**WORK ORDER**
What is needed here is every line of the records that includes "book".

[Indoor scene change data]
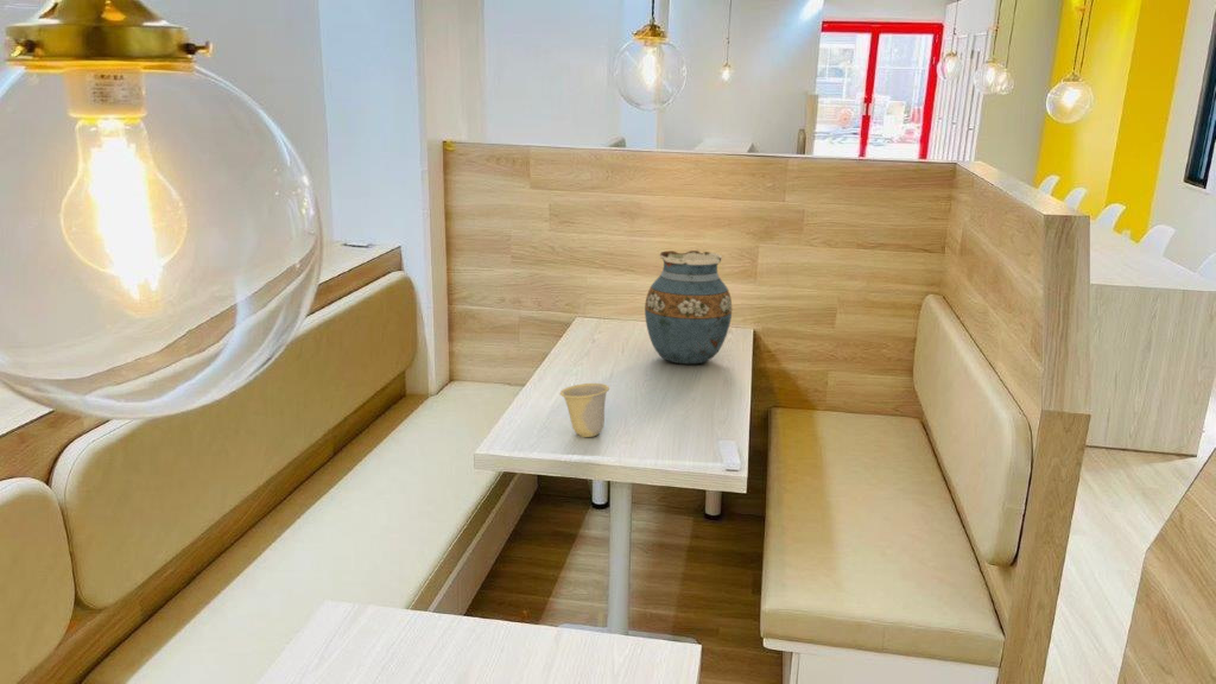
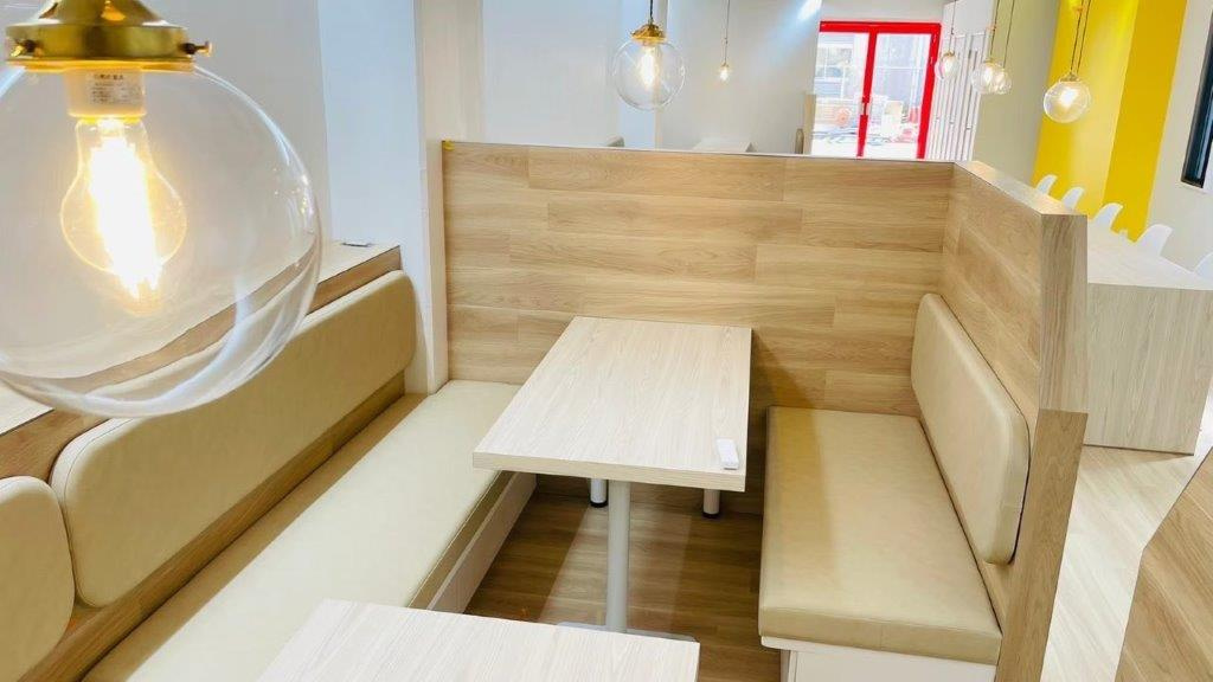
- vase [644,249,733,366]
- cup [558,382,610,438]
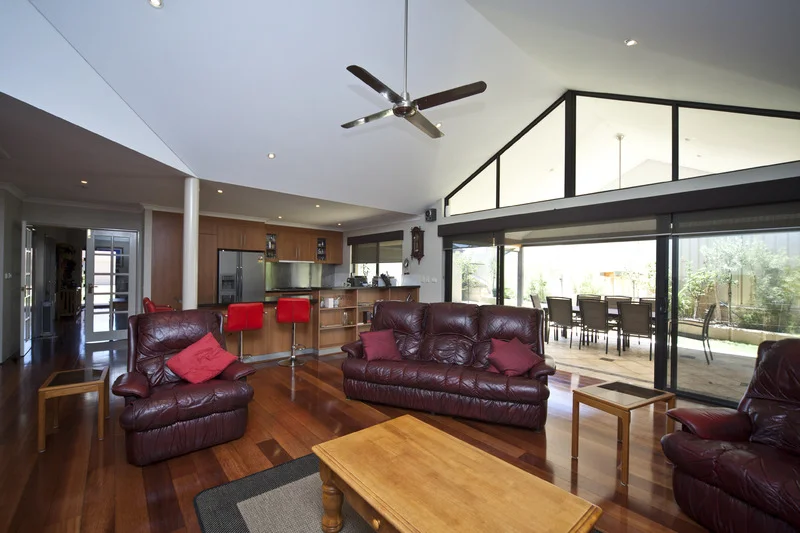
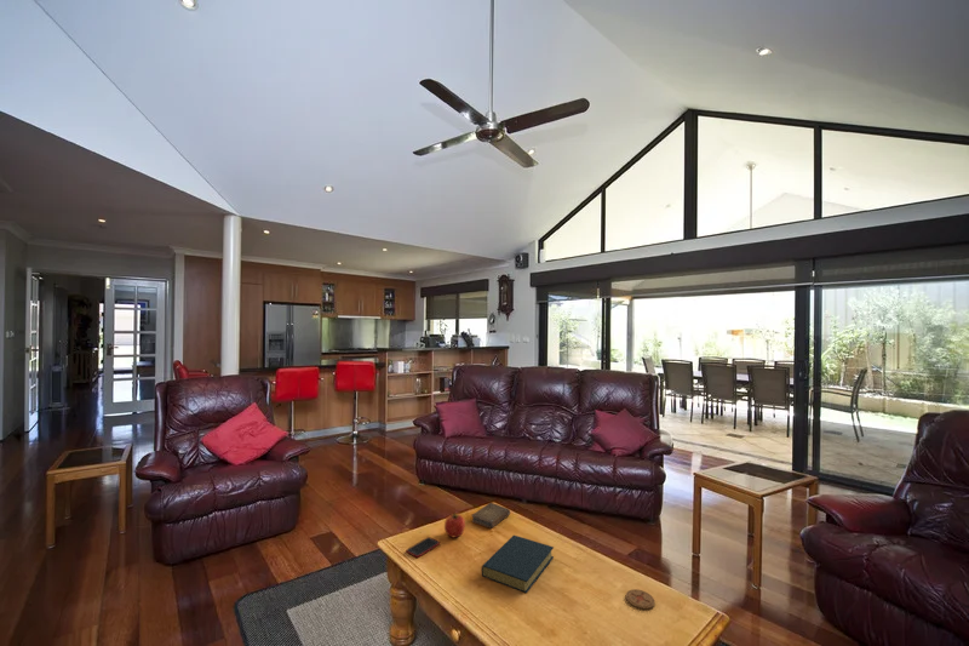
+ book [470,502,511,530]
+ coaster [625,588,656,611]
+ cell phone [405,536,441,559]
+ hardback book [481,534,555,594]
+ apple [443,511,466,538]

**WRITTEN RESPONSE**
+ book [470,502,511,530]
+ hardback book [481,534,555,594]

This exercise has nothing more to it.